── Reading text ──

So what can you do? How can you destress when you’re not sleeping in your own bed or fighting holiday traffic? What can you do when your well-meaning relatives ask you about your relationship status or when you’re going to have a baby? The one thing that you can do any time, any place… the one thing you MUST do, is BREATHE.

As for my credentials, I may know a thing or two about stress. Not because I had a stroke or because I’ve dealt with infertility or any of the other myriad of health issues I’ve experienced. I know about stress because when I’m not writing, I teach public speaking to college students. I can see the stress on their lovely, little, unlined faces every day. Particularly on speech days.

Why Breathe?

Yes, obviously so you don’t die. But what are the specific benefits of paying attention to the breath? This is the place where I usually bombard you with research like:

Don’t just take my word for it, even The New York Times endorses breathing.

How to Breathe

Of course, you inhale and you exhale but there’s a little more to it when you practice conscious breathing.

───
── Dataset extract ──

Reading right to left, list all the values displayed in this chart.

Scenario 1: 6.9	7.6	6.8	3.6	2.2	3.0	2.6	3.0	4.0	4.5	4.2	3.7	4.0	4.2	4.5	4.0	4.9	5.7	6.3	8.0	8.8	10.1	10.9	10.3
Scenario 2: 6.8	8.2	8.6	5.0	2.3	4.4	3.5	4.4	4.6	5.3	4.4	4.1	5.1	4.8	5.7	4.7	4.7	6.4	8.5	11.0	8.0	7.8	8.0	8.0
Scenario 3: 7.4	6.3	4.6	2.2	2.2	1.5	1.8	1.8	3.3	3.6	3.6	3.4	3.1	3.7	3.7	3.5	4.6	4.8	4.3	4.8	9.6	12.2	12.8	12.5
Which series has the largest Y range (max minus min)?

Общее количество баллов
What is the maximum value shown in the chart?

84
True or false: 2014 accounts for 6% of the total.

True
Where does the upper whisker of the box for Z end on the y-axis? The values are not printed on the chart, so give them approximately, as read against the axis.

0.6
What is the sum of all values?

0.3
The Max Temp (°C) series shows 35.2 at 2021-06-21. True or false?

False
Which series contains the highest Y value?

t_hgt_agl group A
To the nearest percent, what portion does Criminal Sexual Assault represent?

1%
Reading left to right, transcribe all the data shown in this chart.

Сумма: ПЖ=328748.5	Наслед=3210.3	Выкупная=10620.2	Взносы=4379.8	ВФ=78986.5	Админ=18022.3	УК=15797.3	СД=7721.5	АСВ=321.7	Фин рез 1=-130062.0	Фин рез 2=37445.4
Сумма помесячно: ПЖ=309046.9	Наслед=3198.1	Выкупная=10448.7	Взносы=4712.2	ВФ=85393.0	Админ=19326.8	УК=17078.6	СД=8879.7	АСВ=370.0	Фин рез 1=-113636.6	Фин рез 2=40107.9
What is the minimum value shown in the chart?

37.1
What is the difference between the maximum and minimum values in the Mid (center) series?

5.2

───

List of tasks:
[A] Edit the passage of the text on breathing and stress that opens with the words "As for my credentials, I" and closes with "on speech days.", and give it again with "public speaking" replaced by "creative writing".
[B] Pick up the text on breathing and stress where it stops, and continue it in the same voice.

Answers for the exercise:
[A]
As for my credentials, I may know a thing or two about stress. Not because I had a stroke or because I’ve dealt with infertility or any of the other myriad of health issues I’ve experienced. I know about stress because when I’m not writing, I teach creative writing to college students. I can see the stress on their lovely, little, unlined faces every day. Particularly on speech days.

[B]
Belly Breathing

If you have ever been to a yoga class, you’ve probably been asked to breathe down into your belly. Why? What does that even mean? Most of the time when we’re breathing unconsciously, we’re taking shallow breaths causing only the top of our chests to rise and fall. This doesn’t circulate much oxygen in our body. In order to practice belly breathing, or diaphragmatic breathing, begin to take deeper breaths, pulling the air down to the body and expanding the belly on the inhale, contracting it on the exhale. Though it’s referred to as belly breathing, the ultimate goal is to have you inhale into the entire chest cavity, expanding on all sides, and into the belly. This type of breathing massages the organs, strengthens the diaphragm, and allows more oxygen to circulate in your bloodstream. For my students, this type of breathing helps them not pass out when giving their speeches. For you, it can help you not chuck a glass of wassail at your loved one’s head when they begin to talk about politics.

Extended Exhale Breathing

One of my favorite breathing techniques is the extended exhale. When you exhale for longer than you inhale, you’re automatically calming the nervous system. This type of breathing is exactly what it sounds like: inhaling to the count of 3 or 4 then exhaling to the count of 5 or 6. You can also progressively lengthen both the inhale and the exhale, but focus on keeping the exhale longer, breathing out fully each time. While any time you’re concentrating on your breath, you are in the present moment, extended exhale breathing has the added benefit of counting. Do you know what you can’t do when you’re busy counting your inhales and exhales? For my students, it’s worry about your speech. For you, it’s worry about <insert the most stressful thing in your life here>. It’s nearly impossible to let your mind wander and become mired in anxiety when you have to count your breath. It’s also impossible to swear at the minivan that cut you off in holiday traffic when you are practicing extended exhale breathing.

Senobi Breathing

Senobi breathing is a technique involving stretching and breathing that has been shown to lessen depression and help with weight loss.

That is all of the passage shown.